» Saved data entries

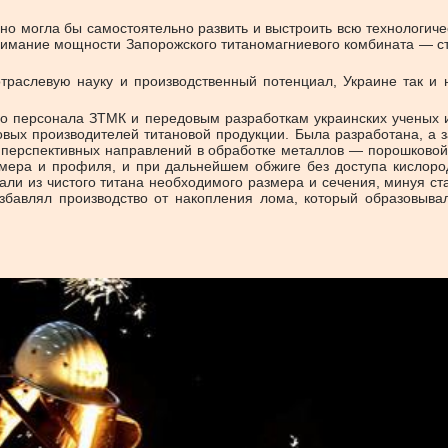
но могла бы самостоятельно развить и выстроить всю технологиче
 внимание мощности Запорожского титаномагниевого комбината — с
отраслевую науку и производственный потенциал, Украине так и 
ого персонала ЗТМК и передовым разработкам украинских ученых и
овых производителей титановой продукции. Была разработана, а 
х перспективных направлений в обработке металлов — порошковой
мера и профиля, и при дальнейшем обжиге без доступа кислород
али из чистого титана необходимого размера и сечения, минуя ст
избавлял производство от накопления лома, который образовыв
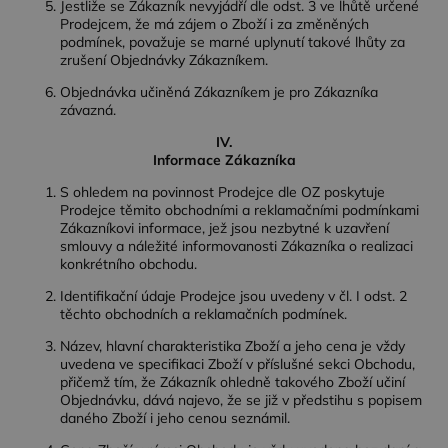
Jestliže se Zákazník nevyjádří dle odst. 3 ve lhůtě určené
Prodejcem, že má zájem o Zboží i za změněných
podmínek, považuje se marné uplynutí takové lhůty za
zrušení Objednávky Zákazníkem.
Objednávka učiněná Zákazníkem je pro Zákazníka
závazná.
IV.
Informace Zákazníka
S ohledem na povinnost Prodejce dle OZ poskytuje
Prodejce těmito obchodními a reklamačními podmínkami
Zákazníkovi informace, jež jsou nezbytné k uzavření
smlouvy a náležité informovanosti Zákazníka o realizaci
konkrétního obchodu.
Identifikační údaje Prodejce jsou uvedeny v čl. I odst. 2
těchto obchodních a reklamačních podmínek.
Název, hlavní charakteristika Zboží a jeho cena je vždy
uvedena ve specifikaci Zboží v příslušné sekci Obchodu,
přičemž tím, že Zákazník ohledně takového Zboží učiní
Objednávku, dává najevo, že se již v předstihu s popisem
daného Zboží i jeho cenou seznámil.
--
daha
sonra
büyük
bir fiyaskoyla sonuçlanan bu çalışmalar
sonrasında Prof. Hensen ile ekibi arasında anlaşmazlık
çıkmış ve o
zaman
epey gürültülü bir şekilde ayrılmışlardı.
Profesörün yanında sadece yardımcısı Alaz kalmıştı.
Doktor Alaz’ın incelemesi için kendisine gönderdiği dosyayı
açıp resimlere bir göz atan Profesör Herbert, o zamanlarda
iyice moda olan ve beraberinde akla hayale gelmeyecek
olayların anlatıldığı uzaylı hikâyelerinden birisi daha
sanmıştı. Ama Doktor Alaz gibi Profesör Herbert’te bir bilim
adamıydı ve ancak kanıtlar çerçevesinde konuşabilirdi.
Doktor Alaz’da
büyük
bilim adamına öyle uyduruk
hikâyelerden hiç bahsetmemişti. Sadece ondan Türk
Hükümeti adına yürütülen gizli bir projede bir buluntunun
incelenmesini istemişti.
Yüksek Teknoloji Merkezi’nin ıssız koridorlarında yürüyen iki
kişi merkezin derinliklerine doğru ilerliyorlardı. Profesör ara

» What you need to do
Return the lines of the material from the line containing "но могла бы" up to and including the line containing "избавлял производство от", reproducing them without any alteration.

» Solution to this task
но могла бы самостоятельно развить и выстроить всю технологиче
 внимание мощности Запорожского титаномагниевого комбината — с
отраслевую науку и производственный потенциал, Украине так и 
ого персонала ЗТМК и передовым разработкам украинских ученых и
овых производителей титановой продукции. Была разработана, а 
х перспективных направлений в обработке металлов — порошковой
мера и профиля, и при дальнейшем обжиге без доступа кислород
али из чистого титана необходимого размера и сечения, минуя ст
избавлял производство от накопления лома, который образовыв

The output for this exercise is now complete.